Given request 1 — In the angelfish-and-severums forum thread, can you give the stretch from "Depends on the temperament of" through "to the angels." again, replacing "temperament" with "disposition"?
Given request 2 — In the angelfish-and-severums forum thread, how many juvenile angels does Isis24's severum live with?
Given request 3 — Can you continue the angelfish-and-severums forum thread from where it stops?

Document text —
───

# how about angelfish for my Severums?



## Ape-Fish (Jul 1, 2006)

I have four SR severums about 6-7" in a 135g 30" tall tank. Would a couple big Angelfish get by OK. in a well planted and caved tank perhaps? opcorn:


----------



## ksane (Mar 19, 2008)

Depends on the temperament of the Severums. I tried Angels with my male Severum in a 150 g tank a long time ago and it didn't go well for the Angels. I had to mvoe them out in less than 10 minutes.


----------



## Isis24 (Dec 10, 2008)

Yep, definitely depends on the temperament. My severum wouldn't even hurt a tetra.... He's a gentle giant. My Severum is about 6" now, and he lives with 4 juvie angels. With 4 Severums though, there's less chance that they'll ALL be nice to the angels.

Do you plan on keeping all those Severums in that tank? If they pair, they may not be so nice to each other anymore.


----------



## jamesman_1994 (Jun 23, 2009)

hay man i have had some expeariance with agles, there name is very deseptive. they like to kill things that r smaller than it, especially teteras. ur severums shouldn't have a problem with them.


----------



## DeadFishFloating (Oct 9, 2007)

───

Data lines —

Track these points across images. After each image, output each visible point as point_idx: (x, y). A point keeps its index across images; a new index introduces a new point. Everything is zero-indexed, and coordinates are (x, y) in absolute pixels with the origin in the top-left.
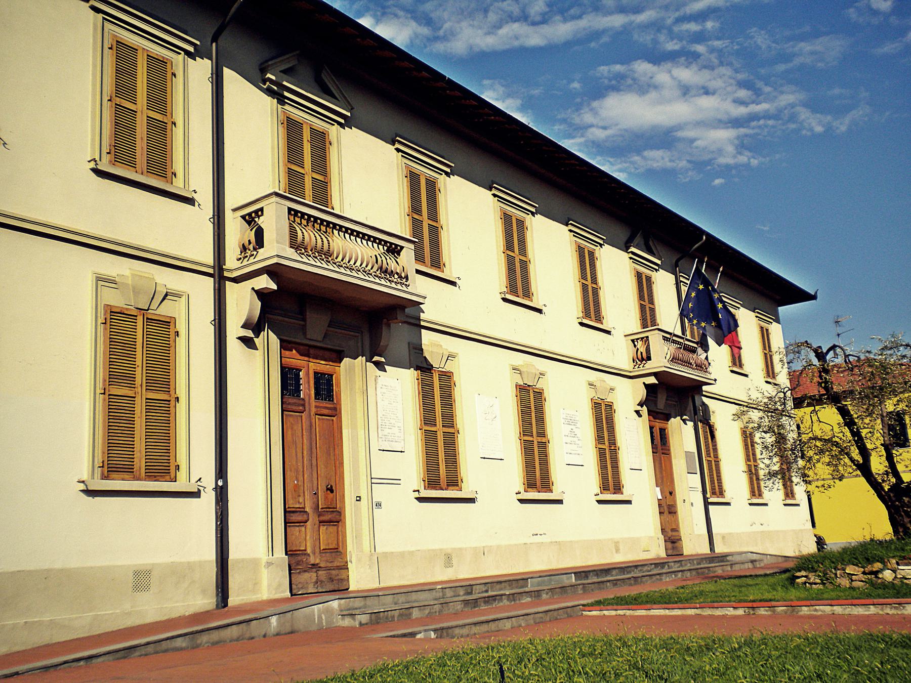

───

Final result 1 —
Depends on the disposition of the Severums. I tried Angels with my male Severum in a 150 g tank a long time ago and it didn't go well for the Angels. I had to mvoe them out in less than 10 minutes.


----------



## Isis24 (Dec 10, 2008)

Yep, definitely depends on the disposition. My severum wouldn't even hurt a tetra.... He's a gentle giant. My Severum is about 6" now, and he lives with 4 juvie angels. With 4 Severums though, there's less chance that they'll ALL be nice to the angels.

Final result 2 — Four.

Final result 3 —
*jamesman_1994*, again here, the issue is not if the Severums will have issues in handling the Angels. But rather if the Angels could handle the Severums, if the Severums took issue with the Angels.

There are many things to take in to account with *Ape-Fish's* original question. The main two being, the tank size and it's current inhabitants. It's very unlikely that Angels would do well with the four Severums, particularly if even one mated pair of Severums formed.


----------



## jamesman_1994 (Jun 23, 2009)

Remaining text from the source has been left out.